Very weird result when inference using NCNN

ShiqiYu / libfacedetection

An open source library for face detection in images. The face detection speed can reach 1000FPS.

Other

12.27k stars 3.05k forks source link

Very weird result when inference using NCNN #335

Closed ithmz closed 2 years ago

ithmz commented 2 years ago

I successfully convert the model to NCNN and write the inference code. However, the conf output of class 0 (non-face?) and class 1 (face?) are very weird. The class score I'm using is on this line The result is class0 score is almost 0.99 and class1 score is 0.01 even in the video there is a face. The model I'm using is face_detection_yunet_2022mar.onnx

fengyuentau commented 2 years ago

@Wwupup Please take a look at this issue.

fengyuentau commented 2 years ago

However, the conf output of class 0 (non-face?) and class 1 (face?) are very weird.

Yes, class 0 is non-face and class 1 is face. What is the weird thing?

The class score I'm using is on this line

To get the final score, you need to do some more calculation as follows: https://github.com/ShiqiYu/libfacedetection/blob/2d02619c44d1877879f6699ca565c1737c17b3f6/src/facedetectcnn.cpp#L766-L776

The result is class0 score is almost 0.99 and class1 score is 0.01 even in the video there is a face

That means the face is not detected. Can you share your example?

The model I'm using is face_detection_yunet_2022mar.onnx

This model should be from opencv zoo, which is an older version than the one used in this repo. We are planning to update the model in opencv zoo.

ithmz commented 2 years ago

That means the face is not detected. Can you share your example?

Do you mean the code or the sample picture? (the picture I get on Google, a picture that contains at least 1 face). The weird thing is not the

However, the conf output of class 0 (non-face?) and class 1 (face?) are very weird.

I mean at first, the class1 score must be high enough right? Then after that, we do the multiplication with iou_score to get the conf score. But the class1_score I obtain is always 0.1. I mostly adapt the code from opencv github for:

fengyuentau commented 2 years ago

I mean at first, the class1 score must be high enough right? Then after that, we do the multiplication with iou_score to get the conf score.

No, the calculation should do first before you judge whether the bbox is a face.

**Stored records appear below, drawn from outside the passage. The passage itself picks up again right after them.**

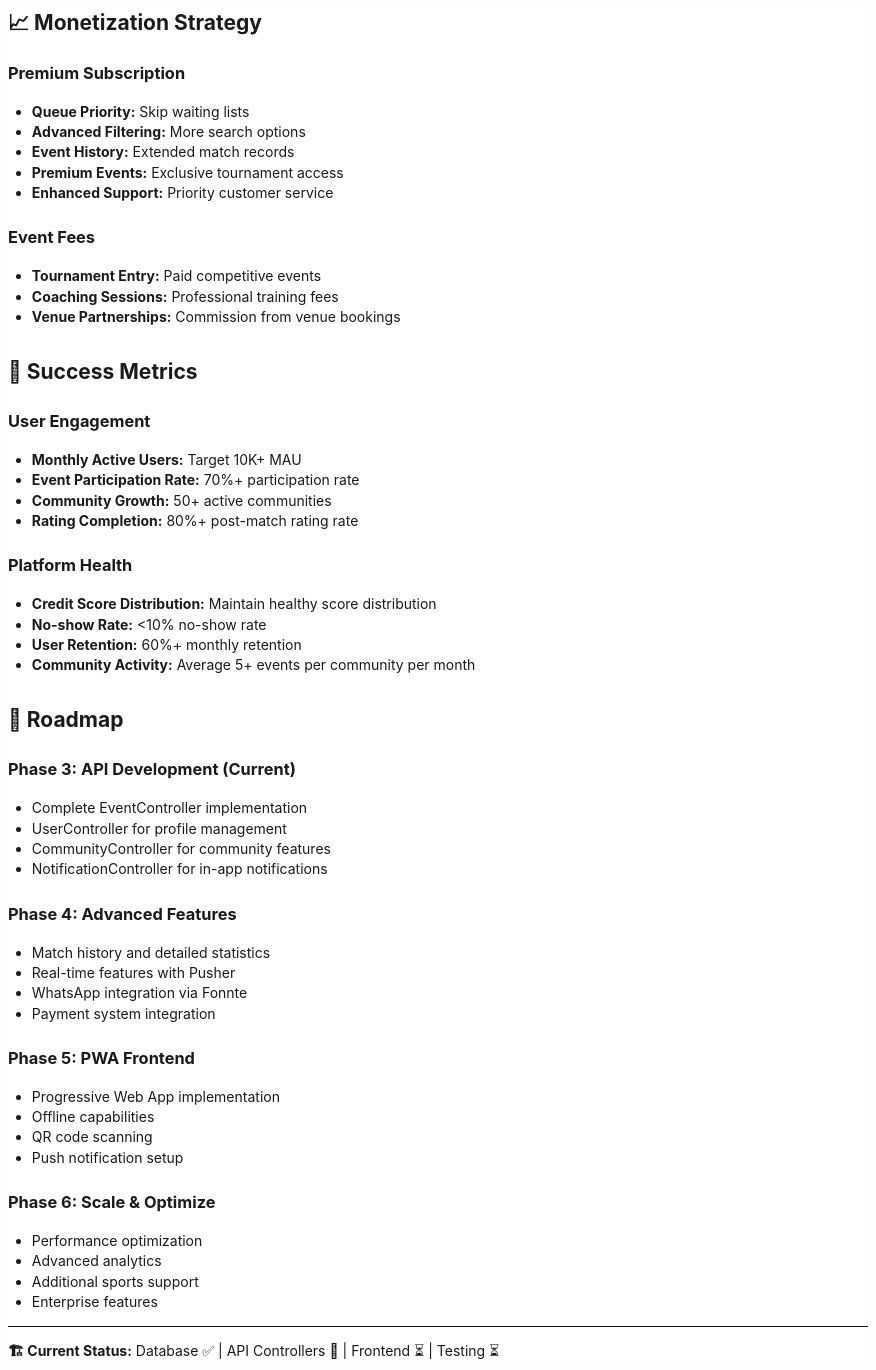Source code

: ## 📈 **Monetization Strategy**

### **Premium Subscription**
- **Queue Priority:** Skip waiting lists
- **Advanced Filtering:** More search options
- **Event History:** Extended match records
- **Premium Events:** Exclusive tournament access
- **Enhanced Support:** Priority customer service

### **Event Fees**
- **Tournament Entry:** Paid competitive events
- **Coaching Sessions:** Professional training fees
- **Venue Partnerships:** Commission from venue bookings

## 🎯 **Success Metrics**

### **User Engagement**
- **Monthly Active Users:** Target 10K+ MAU
- **Event Participation Rate:** 70%+ participation rate
- **Community Growth:** 50+ active communities
- **Rating Completion:** 80%+ post-match rating rate

### **Platform Health**
- **Credit Score Distribution:** Maintain healthy score distribution
- **No-show Rate:** <10% no-show rate
- **User Retention:** 60%+ monthly retention
- **Community Activity:** Average 5+ events per community per month

## 🚀 **Roadmap**

### **Phase 3: API Development (Current)**
- Complete EventController implementation
- UserController for profile management  
- CommunityController for community features
- NotificationController for in-app notifications

### **Phase 4: Advanced Features**
- Match history and detailed statistics
- Real-time features with Pusher
- WhatsApp integration via Fonnte
- Payment system integration

### **Phase 5: PWA Frontend**
- Progressive Web App implementation
- Offline capabilities
- QR code scanning
- Push notification setup

### **Phase 6: Scale & Optimize**
- Performance optimization
- Advanced analytics
- Additional sports support
- Enterprise features

---

**🏗️ Current Status:** Database ✅ | API Controllers 🚧 | Frontend ⏳ | Testing ⏳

We set a threshold for the conf at line 776 to judge whether there is a face in the bbox, and the threshold should be adjusted based on your scene.

ithmz commented 2 years ago

@fengyuentau may I ask what is the preprocess step before feeding the img to the network? Because I still get very low scores and conf. Below is the preprocessing step:

Resize to 160x120 for input model
??? Mean subtraction
??? Normalize

fengyuentau commented 2 years ago

There is no preprocessings for the network. If you are using OpenCV for inference, you can ignore the fixed input shape (OpenCV DNN allocates memory based on the actual input shape). Just make sure the input image has BGR channel order.

By the way, YuNet detects faces of pixel from 10x10 to 300x300. Note that it is the pixels for face not the whole image. It is likely that YuNet fails to detect faces smaller than 10x10 or bigger than 300x300.

ithmz commented 2 years ago

Just make sure the input image has BGR channel order.

This one really critical information since most of the current networks support RGB format LOL

Btw I can success inference using ncnn library

Closed for now, thanks for your help!